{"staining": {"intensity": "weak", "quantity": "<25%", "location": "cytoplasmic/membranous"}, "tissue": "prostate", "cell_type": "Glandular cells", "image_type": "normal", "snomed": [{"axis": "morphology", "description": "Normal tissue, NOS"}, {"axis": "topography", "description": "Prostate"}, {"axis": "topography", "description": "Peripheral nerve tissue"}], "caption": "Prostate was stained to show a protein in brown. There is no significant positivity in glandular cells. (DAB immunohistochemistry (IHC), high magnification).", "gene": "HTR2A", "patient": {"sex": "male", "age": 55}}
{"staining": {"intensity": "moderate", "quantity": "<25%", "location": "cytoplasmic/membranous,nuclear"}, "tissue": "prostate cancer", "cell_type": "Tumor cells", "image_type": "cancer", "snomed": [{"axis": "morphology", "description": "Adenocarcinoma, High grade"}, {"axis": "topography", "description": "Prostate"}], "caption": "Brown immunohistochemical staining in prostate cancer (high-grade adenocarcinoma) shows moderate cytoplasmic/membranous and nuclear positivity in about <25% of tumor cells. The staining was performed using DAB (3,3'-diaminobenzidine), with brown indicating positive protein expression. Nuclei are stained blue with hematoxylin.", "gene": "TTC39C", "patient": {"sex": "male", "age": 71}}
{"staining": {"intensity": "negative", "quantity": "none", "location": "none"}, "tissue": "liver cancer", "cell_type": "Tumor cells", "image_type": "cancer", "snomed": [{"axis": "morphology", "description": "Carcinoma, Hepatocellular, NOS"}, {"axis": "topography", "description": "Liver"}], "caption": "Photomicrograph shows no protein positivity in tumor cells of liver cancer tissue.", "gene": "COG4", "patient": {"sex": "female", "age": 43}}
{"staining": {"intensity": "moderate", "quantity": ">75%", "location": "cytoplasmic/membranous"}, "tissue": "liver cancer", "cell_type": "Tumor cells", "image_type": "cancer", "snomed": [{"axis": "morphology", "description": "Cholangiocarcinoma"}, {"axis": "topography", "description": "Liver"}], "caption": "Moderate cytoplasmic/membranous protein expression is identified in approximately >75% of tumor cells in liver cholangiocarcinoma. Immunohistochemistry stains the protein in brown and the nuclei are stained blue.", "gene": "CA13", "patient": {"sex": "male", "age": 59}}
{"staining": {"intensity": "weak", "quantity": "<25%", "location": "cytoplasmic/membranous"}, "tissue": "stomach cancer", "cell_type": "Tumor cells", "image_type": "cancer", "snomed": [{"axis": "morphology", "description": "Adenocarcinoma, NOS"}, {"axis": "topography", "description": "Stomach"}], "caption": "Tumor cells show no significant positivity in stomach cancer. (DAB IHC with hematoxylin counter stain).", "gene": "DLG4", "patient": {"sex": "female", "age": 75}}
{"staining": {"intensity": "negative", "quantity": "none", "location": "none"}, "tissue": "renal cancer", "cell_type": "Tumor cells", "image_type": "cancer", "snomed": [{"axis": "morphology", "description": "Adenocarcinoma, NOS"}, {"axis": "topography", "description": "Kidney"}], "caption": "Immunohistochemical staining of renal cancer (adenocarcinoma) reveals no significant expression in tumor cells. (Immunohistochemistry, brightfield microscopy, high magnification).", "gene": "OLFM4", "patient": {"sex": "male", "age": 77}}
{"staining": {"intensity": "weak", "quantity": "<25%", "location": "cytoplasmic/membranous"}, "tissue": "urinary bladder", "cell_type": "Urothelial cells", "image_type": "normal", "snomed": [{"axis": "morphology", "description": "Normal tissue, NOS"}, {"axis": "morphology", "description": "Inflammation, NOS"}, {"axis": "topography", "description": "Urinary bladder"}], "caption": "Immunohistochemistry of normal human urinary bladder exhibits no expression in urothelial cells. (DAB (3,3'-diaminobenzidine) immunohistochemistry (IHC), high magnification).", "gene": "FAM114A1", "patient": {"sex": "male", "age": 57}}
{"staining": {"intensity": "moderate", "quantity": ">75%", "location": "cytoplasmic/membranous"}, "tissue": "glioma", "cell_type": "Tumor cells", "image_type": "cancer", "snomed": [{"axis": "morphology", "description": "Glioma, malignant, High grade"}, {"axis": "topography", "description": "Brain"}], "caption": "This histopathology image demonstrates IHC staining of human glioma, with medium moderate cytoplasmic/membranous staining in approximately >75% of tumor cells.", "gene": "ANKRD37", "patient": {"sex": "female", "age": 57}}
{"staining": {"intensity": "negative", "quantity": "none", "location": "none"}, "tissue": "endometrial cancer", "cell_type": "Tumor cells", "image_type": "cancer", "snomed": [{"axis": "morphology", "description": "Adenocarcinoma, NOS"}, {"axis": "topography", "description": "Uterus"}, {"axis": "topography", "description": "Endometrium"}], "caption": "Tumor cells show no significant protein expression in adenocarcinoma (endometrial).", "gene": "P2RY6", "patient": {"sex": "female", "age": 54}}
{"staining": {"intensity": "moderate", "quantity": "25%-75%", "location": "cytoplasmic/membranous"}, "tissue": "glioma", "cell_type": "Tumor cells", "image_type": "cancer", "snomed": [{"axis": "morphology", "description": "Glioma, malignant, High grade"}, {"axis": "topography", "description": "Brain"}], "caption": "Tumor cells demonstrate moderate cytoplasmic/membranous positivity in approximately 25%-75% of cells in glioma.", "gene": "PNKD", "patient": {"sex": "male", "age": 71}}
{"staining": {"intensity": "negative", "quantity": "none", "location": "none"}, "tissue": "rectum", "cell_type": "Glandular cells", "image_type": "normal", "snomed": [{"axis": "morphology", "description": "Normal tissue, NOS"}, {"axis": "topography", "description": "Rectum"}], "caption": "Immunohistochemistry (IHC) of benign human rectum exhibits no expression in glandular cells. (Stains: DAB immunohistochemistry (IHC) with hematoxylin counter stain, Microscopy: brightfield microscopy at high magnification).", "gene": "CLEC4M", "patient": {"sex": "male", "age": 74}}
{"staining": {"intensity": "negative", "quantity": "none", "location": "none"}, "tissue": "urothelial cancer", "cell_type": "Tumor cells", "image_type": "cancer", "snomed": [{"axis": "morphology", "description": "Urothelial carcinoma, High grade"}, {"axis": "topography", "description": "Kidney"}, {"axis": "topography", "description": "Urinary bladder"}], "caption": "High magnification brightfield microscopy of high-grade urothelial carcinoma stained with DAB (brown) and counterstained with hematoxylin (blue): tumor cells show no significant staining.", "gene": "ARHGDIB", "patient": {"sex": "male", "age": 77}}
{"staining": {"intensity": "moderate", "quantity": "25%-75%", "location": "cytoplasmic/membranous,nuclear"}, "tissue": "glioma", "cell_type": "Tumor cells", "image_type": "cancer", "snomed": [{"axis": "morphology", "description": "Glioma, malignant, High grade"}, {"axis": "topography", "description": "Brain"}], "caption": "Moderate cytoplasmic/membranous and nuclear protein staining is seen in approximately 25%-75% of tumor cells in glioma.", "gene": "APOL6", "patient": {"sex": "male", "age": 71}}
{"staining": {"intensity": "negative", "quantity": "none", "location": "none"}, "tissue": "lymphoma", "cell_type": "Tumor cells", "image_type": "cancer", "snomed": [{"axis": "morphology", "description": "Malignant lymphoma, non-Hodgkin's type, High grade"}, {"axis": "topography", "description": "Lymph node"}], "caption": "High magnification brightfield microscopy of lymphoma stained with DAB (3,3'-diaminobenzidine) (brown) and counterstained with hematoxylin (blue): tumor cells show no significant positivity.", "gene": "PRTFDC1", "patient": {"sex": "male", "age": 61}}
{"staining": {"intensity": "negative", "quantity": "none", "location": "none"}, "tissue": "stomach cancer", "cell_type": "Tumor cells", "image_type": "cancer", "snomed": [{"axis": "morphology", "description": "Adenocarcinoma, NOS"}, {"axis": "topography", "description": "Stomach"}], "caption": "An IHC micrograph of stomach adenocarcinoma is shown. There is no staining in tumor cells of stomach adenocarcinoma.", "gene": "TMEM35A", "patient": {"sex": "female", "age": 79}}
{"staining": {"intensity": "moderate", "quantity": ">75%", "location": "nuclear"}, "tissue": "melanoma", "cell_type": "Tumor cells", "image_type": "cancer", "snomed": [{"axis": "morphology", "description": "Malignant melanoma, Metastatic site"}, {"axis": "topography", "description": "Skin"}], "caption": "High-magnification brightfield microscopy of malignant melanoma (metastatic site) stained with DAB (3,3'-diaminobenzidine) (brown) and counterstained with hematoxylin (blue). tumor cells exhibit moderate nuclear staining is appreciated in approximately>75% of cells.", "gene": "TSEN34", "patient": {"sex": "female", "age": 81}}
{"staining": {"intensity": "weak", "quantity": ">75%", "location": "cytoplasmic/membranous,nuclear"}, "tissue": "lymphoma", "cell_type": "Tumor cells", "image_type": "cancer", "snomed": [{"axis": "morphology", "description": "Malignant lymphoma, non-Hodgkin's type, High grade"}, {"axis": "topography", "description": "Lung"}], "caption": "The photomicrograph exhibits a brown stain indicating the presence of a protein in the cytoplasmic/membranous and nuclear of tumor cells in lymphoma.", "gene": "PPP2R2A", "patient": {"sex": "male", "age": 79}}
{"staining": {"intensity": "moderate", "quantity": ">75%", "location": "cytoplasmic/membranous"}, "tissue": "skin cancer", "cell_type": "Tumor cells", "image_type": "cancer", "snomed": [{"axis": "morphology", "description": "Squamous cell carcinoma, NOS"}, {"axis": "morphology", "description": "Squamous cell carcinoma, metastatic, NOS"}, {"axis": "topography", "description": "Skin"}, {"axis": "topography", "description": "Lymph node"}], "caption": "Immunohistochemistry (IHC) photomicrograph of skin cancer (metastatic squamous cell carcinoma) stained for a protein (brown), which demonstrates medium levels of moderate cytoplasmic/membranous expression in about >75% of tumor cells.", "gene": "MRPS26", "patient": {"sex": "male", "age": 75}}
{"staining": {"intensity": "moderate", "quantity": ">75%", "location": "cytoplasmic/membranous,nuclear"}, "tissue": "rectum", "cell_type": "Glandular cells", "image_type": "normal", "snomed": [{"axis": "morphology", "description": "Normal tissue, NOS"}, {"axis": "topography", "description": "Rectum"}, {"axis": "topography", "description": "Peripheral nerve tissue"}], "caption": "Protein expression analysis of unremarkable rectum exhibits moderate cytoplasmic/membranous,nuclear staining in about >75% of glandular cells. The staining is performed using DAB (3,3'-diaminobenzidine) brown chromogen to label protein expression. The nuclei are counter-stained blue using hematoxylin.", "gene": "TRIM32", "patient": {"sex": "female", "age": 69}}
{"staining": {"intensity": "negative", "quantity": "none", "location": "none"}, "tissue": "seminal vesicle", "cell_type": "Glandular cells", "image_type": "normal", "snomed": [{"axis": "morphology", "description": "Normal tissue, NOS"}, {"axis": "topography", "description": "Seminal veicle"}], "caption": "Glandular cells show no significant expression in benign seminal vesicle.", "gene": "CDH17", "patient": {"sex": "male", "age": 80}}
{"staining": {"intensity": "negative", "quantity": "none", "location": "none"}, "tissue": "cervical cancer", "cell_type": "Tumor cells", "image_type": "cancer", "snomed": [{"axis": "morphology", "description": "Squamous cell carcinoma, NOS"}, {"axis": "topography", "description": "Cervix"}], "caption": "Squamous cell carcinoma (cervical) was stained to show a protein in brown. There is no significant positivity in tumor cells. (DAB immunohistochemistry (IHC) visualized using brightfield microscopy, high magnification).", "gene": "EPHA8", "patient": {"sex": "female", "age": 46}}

━━━━━━━━

Which lines run from the one holding "expression analysis of" through the one holding "expression in benign" in the records above? Repeat them exactly, both included, and nothing more.

#### [Response to this task]
{"staining": {"intensity": "moderate", "quantity": ">75%", "location": "cytoplasmic/membranous,nuclear"}, "tissue": "rectum", "cell_type": "Glandular cells", "image_type": "normal", "snomed": [{"axis": "morphology", "description": "Normal tissue, NOS"}, {"axis": "topography", "description": "Rectum"}, {"axis": "topography", "description": "Peripheral nerve tissue"}], "caption": "Protein expression analysis of unremarkable rectum exhibits moderate cytoplasmic/membranous,nuclear staining in about >75% of glandular cells. The staining is performed using DAB (3,3'-diaminobenzidine) brown chromogen to label protein expression. The nuclei are counter-stained blue using hematoxylin.", "gene": "TRIM32", "patient": {"sex": "female", "age": 69}}
{"staining": {"intensity": "negative", "quantity": "none", "location": "none"}, "tissue": "seminal vesicle", "cell_type": "Glandular cells", "image_type": "normal", "snomed": [{"axis": "morphology", "description": "Normal tissue, NOS"}, {"axis": "topography", "description": "Seminal veicle"}], "caption": "Glandular cells show no significant expression in benign seminal vesicle.", "gene": "CDH17", "patient": {"sex": "male", "age": 80}}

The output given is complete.